Other companies are looking for what’s next after wide adoption of autonomous vehicles. Oaken, a company developing applications for autonomous vehicles, seeks to use “smart contracts” and cryptocurrencies to enable better opportunities within the automobile services sector. According to Oaken, autonomous vehicles could soon be able to drive themselves to a carwash or oil change and pay with a cryptocurrency. Vehicle sensors and blockchain technology would combine to track performance and monitor maintenance. With the use of vehicle sensors and a blockchain, tracking performance, maintenance cycles, or expected malfunctions within the autonomous vehicles just got a lot less stressful for the owner.
For example, on Monday morning you get an alert that your autonomous vehicle isn’t performing the way thousands of others are in your area. Because of this alert, your autonomous vehicle recommends that it goes to an auto shop for diagnostic testing.
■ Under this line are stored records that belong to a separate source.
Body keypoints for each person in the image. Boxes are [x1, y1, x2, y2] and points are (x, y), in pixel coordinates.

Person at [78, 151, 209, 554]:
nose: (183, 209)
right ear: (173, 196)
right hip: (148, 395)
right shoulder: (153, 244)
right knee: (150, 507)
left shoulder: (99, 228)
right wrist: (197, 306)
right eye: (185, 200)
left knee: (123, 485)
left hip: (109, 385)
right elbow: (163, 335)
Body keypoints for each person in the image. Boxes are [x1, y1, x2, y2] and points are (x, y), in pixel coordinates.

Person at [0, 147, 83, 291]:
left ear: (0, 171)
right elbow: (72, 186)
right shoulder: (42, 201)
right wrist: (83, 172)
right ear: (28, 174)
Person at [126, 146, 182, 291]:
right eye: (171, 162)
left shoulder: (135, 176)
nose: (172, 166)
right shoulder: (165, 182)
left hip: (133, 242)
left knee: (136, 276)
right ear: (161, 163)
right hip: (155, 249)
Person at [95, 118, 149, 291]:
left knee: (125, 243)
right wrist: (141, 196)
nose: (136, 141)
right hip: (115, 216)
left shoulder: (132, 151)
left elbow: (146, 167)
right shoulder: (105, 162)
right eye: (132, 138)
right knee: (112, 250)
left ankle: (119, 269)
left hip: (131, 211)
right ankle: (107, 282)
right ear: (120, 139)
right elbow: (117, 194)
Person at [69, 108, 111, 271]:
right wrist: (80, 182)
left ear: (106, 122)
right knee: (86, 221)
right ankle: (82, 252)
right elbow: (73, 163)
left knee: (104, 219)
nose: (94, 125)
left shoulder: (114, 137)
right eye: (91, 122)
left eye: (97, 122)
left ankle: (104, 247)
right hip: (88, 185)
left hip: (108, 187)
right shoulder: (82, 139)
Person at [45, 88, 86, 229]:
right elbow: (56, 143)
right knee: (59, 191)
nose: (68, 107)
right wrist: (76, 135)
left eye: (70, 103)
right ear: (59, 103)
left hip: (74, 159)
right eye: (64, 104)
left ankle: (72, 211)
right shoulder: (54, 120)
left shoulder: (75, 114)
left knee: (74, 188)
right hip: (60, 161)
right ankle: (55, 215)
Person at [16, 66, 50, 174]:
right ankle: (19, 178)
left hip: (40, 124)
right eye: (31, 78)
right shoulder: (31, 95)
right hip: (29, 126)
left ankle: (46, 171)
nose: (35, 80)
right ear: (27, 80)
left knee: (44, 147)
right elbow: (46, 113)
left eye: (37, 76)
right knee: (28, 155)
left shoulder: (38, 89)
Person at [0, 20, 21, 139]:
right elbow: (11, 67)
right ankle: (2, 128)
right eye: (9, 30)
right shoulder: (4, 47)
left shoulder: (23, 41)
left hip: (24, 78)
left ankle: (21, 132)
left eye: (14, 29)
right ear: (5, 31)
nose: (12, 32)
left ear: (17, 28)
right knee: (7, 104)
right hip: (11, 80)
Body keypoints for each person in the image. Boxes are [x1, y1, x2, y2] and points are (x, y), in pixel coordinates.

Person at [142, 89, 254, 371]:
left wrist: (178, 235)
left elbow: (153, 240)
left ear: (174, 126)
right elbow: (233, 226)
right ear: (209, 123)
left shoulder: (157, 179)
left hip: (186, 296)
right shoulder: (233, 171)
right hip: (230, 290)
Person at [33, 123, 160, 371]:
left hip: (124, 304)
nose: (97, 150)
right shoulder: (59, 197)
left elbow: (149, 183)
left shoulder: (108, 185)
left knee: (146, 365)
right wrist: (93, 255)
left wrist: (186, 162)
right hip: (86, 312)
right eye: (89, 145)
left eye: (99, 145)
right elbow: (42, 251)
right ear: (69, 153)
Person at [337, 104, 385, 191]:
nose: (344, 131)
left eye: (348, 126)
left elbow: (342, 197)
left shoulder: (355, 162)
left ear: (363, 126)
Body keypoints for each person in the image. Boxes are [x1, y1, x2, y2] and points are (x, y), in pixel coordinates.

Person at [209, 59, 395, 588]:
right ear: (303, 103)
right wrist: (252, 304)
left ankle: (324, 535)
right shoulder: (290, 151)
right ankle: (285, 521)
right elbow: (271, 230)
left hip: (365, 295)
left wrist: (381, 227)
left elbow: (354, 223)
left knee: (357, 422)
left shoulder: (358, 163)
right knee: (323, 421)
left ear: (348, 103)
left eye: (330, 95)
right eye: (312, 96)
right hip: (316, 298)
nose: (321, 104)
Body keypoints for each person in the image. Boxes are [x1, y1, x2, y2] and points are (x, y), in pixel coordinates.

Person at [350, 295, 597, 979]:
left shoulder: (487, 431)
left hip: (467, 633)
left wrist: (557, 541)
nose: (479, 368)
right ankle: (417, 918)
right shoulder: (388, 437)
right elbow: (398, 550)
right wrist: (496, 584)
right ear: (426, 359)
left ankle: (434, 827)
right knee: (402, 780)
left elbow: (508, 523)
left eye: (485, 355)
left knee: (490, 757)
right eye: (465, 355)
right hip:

Fortunately for you, the vehicle just needed an alignment and it pays the auto body shop in cryptocurrency, using a blockchain transaction platform. Upon release from the auto body shop, two crucial data points were updated to your autonomous vehicles personal blockchain ledger; (1) The vehicle problems for the auto body visit, and (2) The solution to the problems. Now, with the blockchain ledger updated, those thousands of other autonomous vehicles that are similar and in your area can learn from this information. This will enable those thousands of vehicles to be more effective and reliable from this incident, and vice versa.
By 2035, autonomous vehicles are expected to capture 25% of the new car market and take home $77 billion. With such a promising and bold prediction, the disruption will have a ripple effect among vehicle – dependent companies. For such to stay ahead, they must stay prepared, and this is where Blockchain technology comes in. Blockchain’s digital ledger capabilities and autonomous technology are in for a bright future, filled with breakthroughs, triumphs, and disruption. This relationship will grow, mature, shake up industries, and eventually evolve into mainstream necessities.